Quant à Meral Akşener, l’ex-ministre turque de l’Intérieur de 61 ans et historienne de formation souvent appelée « louve » ou « dame de fer turque », elle se définit comme une nationaliste « avec un côté conservateur » et religieux, mais rejette les comparaisons avec Marine Le Pen, présidente du Front national, parti français d’extrême droite.

Première femme à se porter candidate pour une élection présidentielle en Turquie, Akşener a fait sécession du Parti d’action nationaliste (MHP), qui a dominé la scène nationaliste turque pendant près d’un demi-siècle, pour créer le İyi (« Bon ») Parti en octobre 2017.

Si les promesses électorales d’Akşener se concentrent sur les mêmes questions que celles d’İnce (comme la levée de l’état d’urgence en vigueur depuis le putsch manqué de juillet 2016 et l’abandon du système présidentiel qui doit entrer en vigueur après les élections), le plus grand défi devant la candidate à la présidentielle est de convaincre les Kurdes qui se souviennent encore aujourd’hui du passage d’Akşener au gouvernement en 1996-1997 pendant les années les plus meurtrières dans le sud-est du pays.

Meral Akşener a apporté sa touche personnelle aux rassemblements en ramassant des étoles (« tülbent » en turc) de chaque province qu’elle a visitées, affirmant qu’elles représentent l’innocence

En conclusion, à force de faire des clins d’œil à toutes les couches de la société sans pouvoir les convaincre véritablement avec des programmes concrets, İnce et Akşener ont joué gros mais perdu leur crédibilité aux yeux de nombre d’électeurs qui les jugent « faux » et « peu convaincants ». 

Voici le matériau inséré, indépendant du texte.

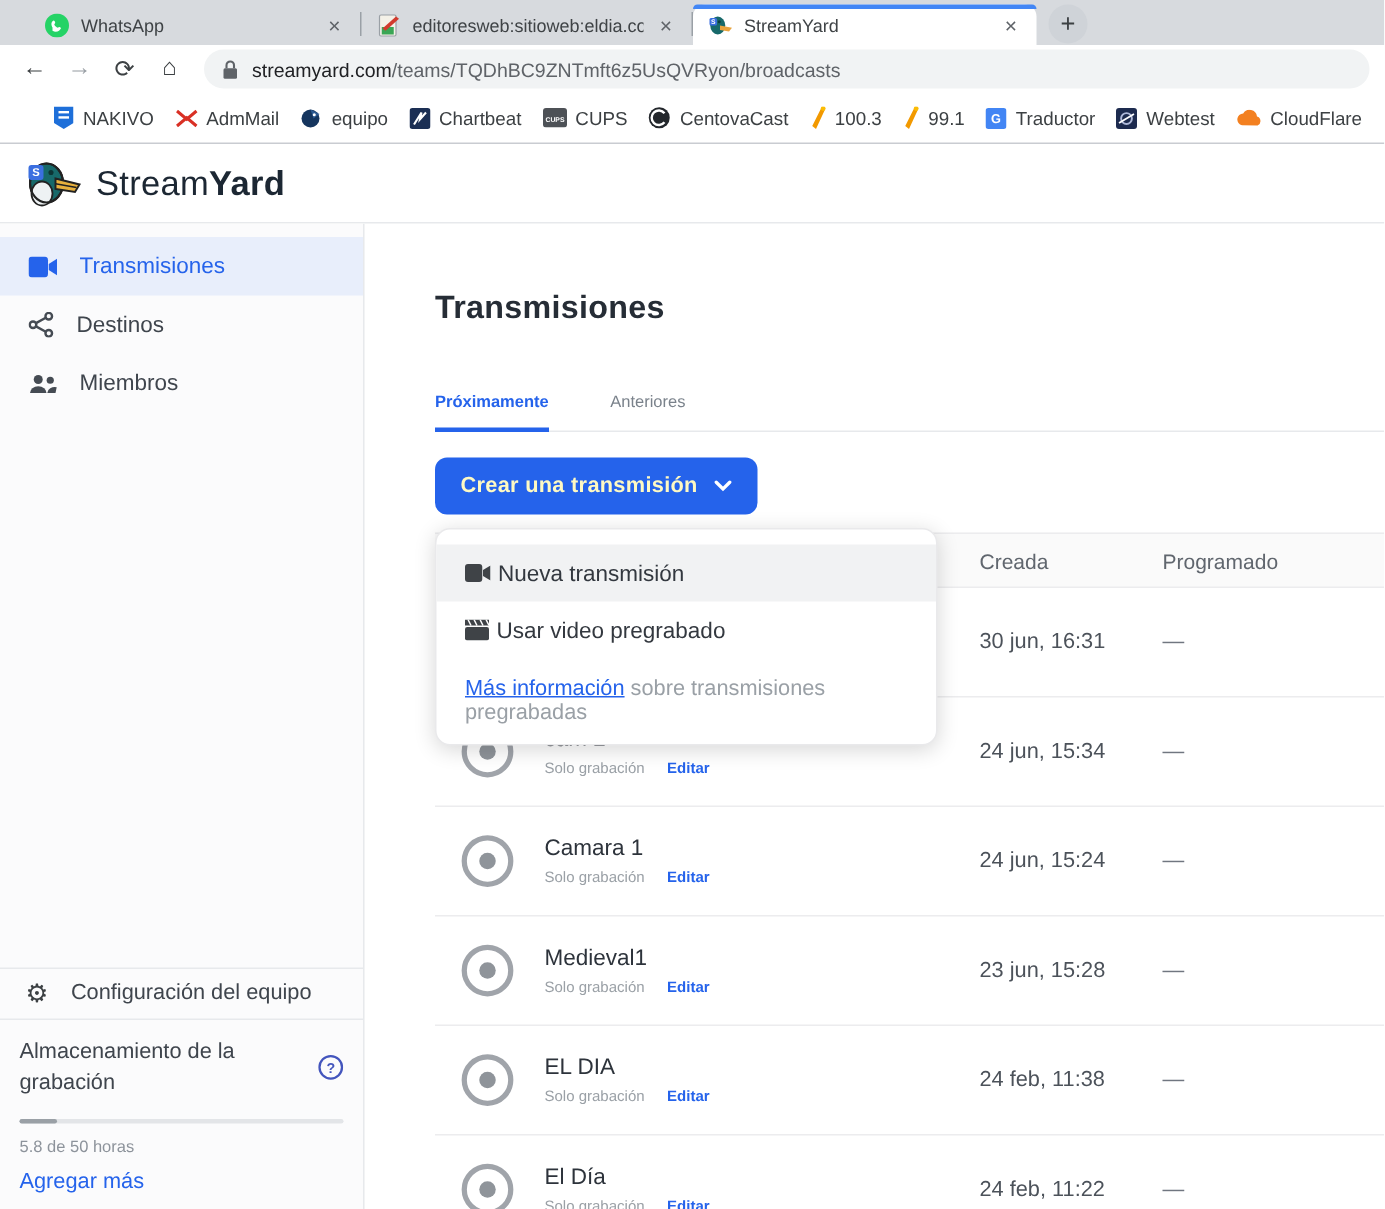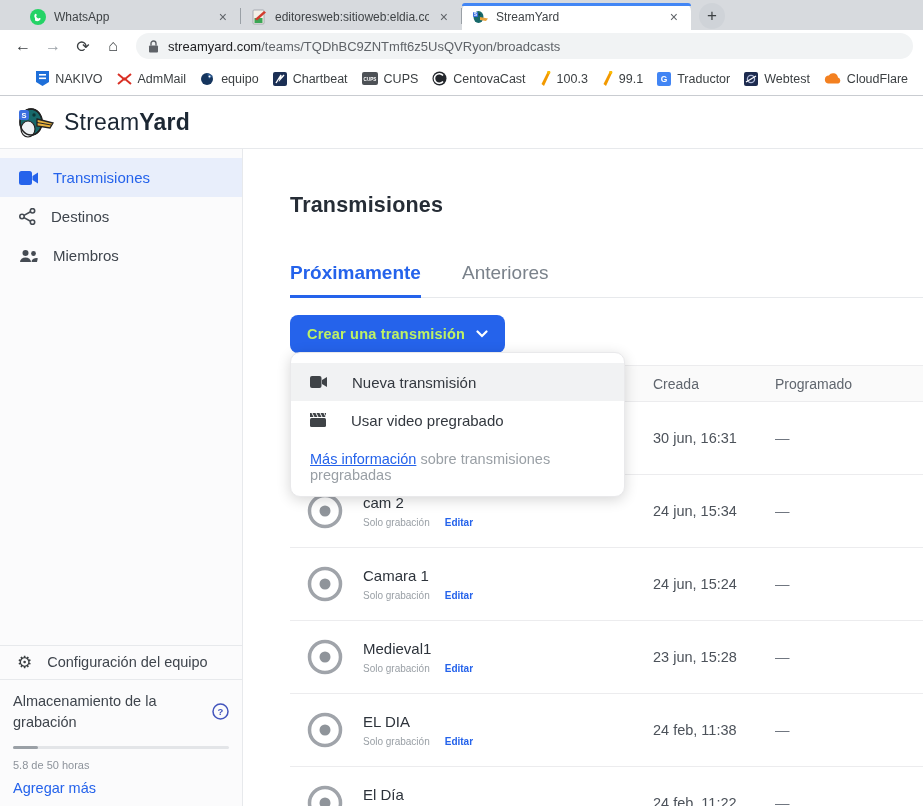--- a/index.html
+++ b/index.html
@@ -57,45 +57,45 @@
   .storage-head { display:flex; justify-content:space-between; align-items:center; }
   .storage-title { font-size:14.5px; color:#3f454d; line-height:1.45; max-width:175px; }
   .progress { height:3px; background:#e3e5e8; border-radius:2px; margin:13px 0 10px 0; }
   .progress-fill { height:3px; background:#9aa0a6; border-radius:2px; width:12%; }
   .storage-usage { font-size:11px; color:#8d939b; }
   .storage-add { font-size:14.5px; color:#2563eb; margin-top:9px; cursor:pointer; }
   
   .main { flex:1; position:relative; padding-left:47px; }
   .page-title { margin-top:44px; font-size:21.5px; font-weight:600; color:#262d36; letter-spacing:.2px; }
   .tabs-row { display:flex; gap:41px; margin-top:44px; border-bottom:1px solid #e7e9ec; }
-  .m-tab { font-size:19px; padding-bottom:11px; cursor:pointer; }
+  .m-tab { font-size:11px; padding-bottom:11px; cursor:pointer; }
   .m-tab.active { color:#2563eb; font-weight:700; border-bottom:3px solid #2563eb; margin-bottom:-1px; }
   .m-tab.idle { color:#7a828b; }
   .create-btn { margin-top:17px; height:38px; display:inline-flex; align-items:center; gap:11px;
-         background:#2563eb; color:#bef264; font-size:14.5px; font-weight:700; border:none;
+         background:#2563eb; color:#fef9c3; font-size:14.5px; font-weight:700; border:none;
          border-radius:8px; padding:0 17px; cursor:pointer; font-family:inherit; letter-spacing:.2px; }
   
   .bc-table { margin-top:12px; }
   .bc-head { height:37px; background:#fafafa; border-top:1px solid #ececee; border-bottom:1px solid #ececee;
          display:grid; grid-template-columns:363px 122px 1fr; align-items:center;
          font-size:14px; color:#60666e; }
   .bc-row { height:73px; border-bottom:1px solid #ececee; display:grid;
          grid-template-columns:363px 122px 1fr; align-items:center; }
   .bc-name-cell { display:flex; align-items:center; padding-left:16px; gap:19px; }
   .bc-name { font-size:15px; color:#2d333b; }
   .bc-sub { font-size:10px; color:#9aa0a6; margin-top:6px; }
   .bc-edit { color:#2563eb; font-weight:700; margin-left:15px; cursor:pointer; }
   .bc-created { font-size:14.5px; color:#4c525a; }
   .bc-sched { font-size:14.5px; color:#707680; }
   .covered .rec-icon { visibility:hidden; }
   
   .dropdown { position:absolute; left:47px; top:203px; width:335px; background:#fff;
          border:1px solid #e9e9eb; border-radius:10px; padding:10px 0 13px 0; z-index:6;
          box-shadow:0 3px 14px rgba(0,0,0,.16); }
-  .dd-item { height:38px; display:flex; align-items:center; gap:25px; padding-left:19px;
+  .dd-item { height:38px; display:flex; align-items:center; gap:5px; padding-left:19px;
          font-size:15px; color:#33383f; cursor:pointer; }
   .dd-item.hl { background:#f1f2f3; }
   .dd-note { padding:12px 19px 0 19px; font-size:14.5px; color:#9aa0a6; }
   .dd-link { color:#2563eb; text-decoration:underline; cursor:pointer; }
 </style>
 </head>
 <body>
 
 <div class="screen">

Devant ses rivaux, selon tous les scénarios, Erdoğan sera une fois de plus le grand gagnant des élections anticipées du 24 juin. Il n’en reste pas moins qu’il devra faire face aux nombreux défis à relever lors des prochaines années comme l’éradication du terrorisme dans le pays, les relations avec l’Union européenne et les Etats-Unis, une croissance économique durable et respectueuse de l’environnement.

Il n’y a aucun doute que dans le nouveau système présidentiel où le mécanisme décisionnel sera plus souple, rapide et efficace, Erdoğan jettera les fondations d’une nouvelle Turquie plus forte, prospère, adaptée aux besoins de son siècle et respectueuse des différences.